▸ Work request A: Repeat the lines in the records between the line containing "The boat was inspected after the race a" and the line containing "of water, it's hard to keep a camera po", inclusive.
[Opening Passage section]
Question

prove \(\tan ^{-1}x>\frac{x}{1+\frac{1}{3}x^2}\) where x>0

Answer 1

@mathstudent55

Answer 2

Any idea? I don't even know how to start solving this..

Answer 3

haven't come up with much myself :(

Answer 4

start with defining\[f(x)=\tan^{-1}x-\frac{x}{1+\frac{1}{3}x^2}\]show that \(f'(x)\) is always positive and note that \(f(0)=0\)

Answer 5

yeah, i get \(f^{1}x>0\) but how does that prove this thing?

Answer 6

What does \(f^1(x)\) mean?

Answer 7

First derivative of f(x)

Answer 8

Oh you meant \(f'(x)\) Haha,okay.

Answer 9

lol.. yeah.. i didn't know how to type that actually.. lol

Answer 10

Because when you find the first derivative to be positive, and f(0) = 0, you're essentially finding the max value.

Answer 11

Along with this. Hope it helps!

Answer 12

can i say that since \(f'(x)>0\) and f(x)=0, the nature of graph will be something like:

Answer 13

which implies that f(x)>0

Answer 14

I believe so.

Answer 15

thanks!

Answer 16

No problem :D
[Closing Passage section]
[Opening Records to use section]
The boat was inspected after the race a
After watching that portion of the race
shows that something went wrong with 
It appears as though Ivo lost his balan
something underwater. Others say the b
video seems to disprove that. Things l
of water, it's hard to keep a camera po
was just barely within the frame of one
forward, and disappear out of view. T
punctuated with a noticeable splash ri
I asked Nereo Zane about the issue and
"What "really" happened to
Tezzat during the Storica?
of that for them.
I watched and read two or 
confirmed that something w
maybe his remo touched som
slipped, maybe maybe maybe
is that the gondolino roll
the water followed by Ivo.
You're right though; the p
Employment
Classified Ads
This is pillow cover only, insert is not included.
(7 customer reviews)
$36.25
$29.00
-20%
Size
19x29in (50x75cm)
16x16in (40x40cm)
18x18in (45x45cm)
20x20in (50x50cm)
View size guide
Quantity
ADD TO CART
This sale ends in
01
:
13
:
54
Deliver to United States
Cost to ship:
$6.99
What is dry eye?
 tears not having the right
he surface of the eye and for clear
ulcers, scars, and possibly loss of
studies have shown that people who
[Closing Records to use section]
[Opening Records to use section]
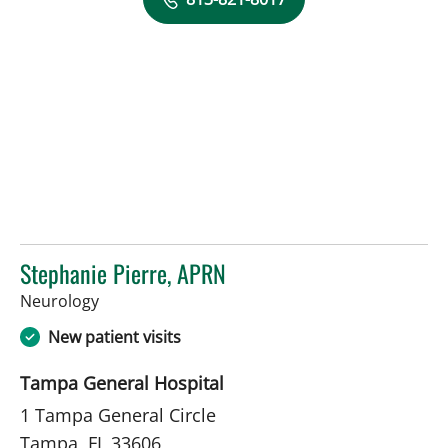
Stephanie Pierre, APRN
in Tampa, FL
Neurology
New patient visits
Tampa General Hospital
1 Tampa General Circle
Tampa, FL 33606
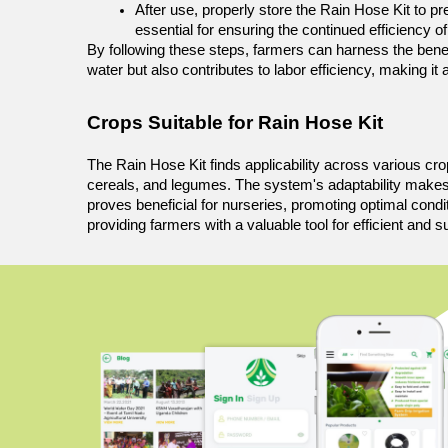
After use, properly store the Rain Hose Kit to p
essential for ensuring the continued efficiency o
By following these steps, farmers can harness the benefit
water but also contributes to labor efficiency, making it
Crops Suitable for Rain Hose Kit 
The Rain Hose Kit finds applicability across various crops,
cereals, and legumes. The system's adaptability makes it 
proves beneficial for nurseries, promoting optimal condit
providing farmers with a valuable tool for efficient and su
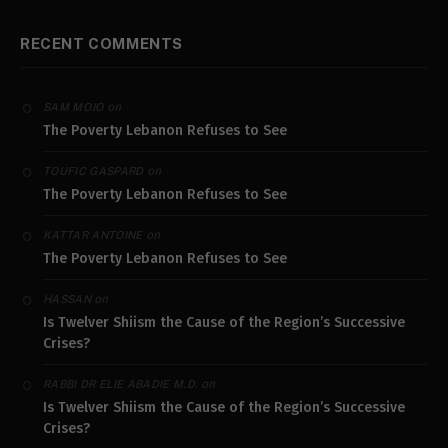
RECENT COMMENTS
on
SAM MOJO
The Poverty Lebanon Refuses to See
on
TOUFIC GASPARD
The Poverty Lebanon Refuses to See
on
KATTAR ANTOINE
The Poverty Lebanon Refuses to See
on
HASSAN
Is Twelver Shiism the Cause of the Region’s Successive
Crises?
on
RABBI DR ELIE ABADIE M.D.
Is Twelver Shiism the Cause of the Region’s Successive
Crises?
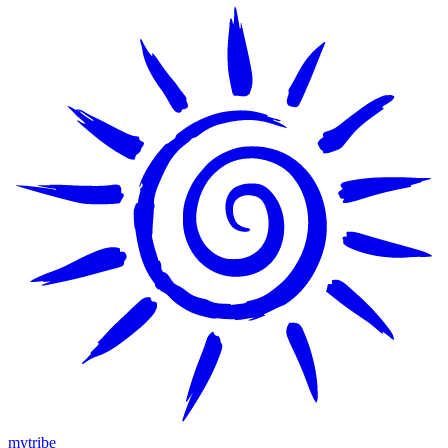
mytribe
[Closing Records to use section]
▸ Work request B:
Answer these questions about the math thread:
(i) What condition on x comes with the inequality to be proved?
(ii) According to the thread, what does f^1(x) stand for?
(iii) What value is given for f(0)?

▸ Answer space A:
The boat was inspected after the race a
After watching that portion of the race
shows that something went wrong with 
It appears as though Ivo lost his balan
something underwater. Others say the b
video seems to disprove that. Things l
of water, it's hard to keep a camera po

▸ Answer space B:
(i) x > 0
(ii) The first derivative of f(x)
(iii) 0